SUPPLIED MATERIAL:
--------------------
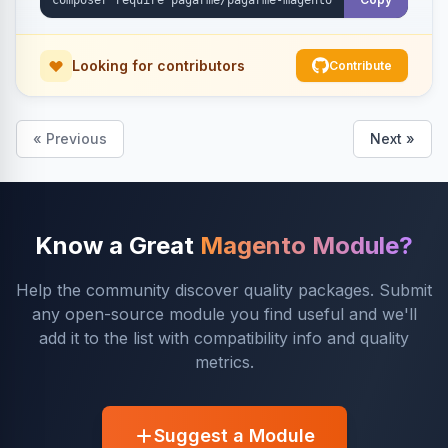
Looking for contributors
Contribute
« Previous
Next »
Know a Great
Magento Module?
Help the community discover quality packages. Submit
any open-source module you find useful and we'll
add it to the list with compatibility info and quality
metrics.
Suggest a Module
--------------------
WHAT YOU WILL DO: Your answer must be an exact copy of the records, with no pictures in it.

RESPONSE TO THE EXERCISE:
Looking for contributors
Contribute
« Previous
Next »
Know a Great
Magento Module?
Help the community discover quality packages. Submit
any open-source module you find useful and we'll
add it to the list with compatibility info and quality
metrics.
Suggest a Module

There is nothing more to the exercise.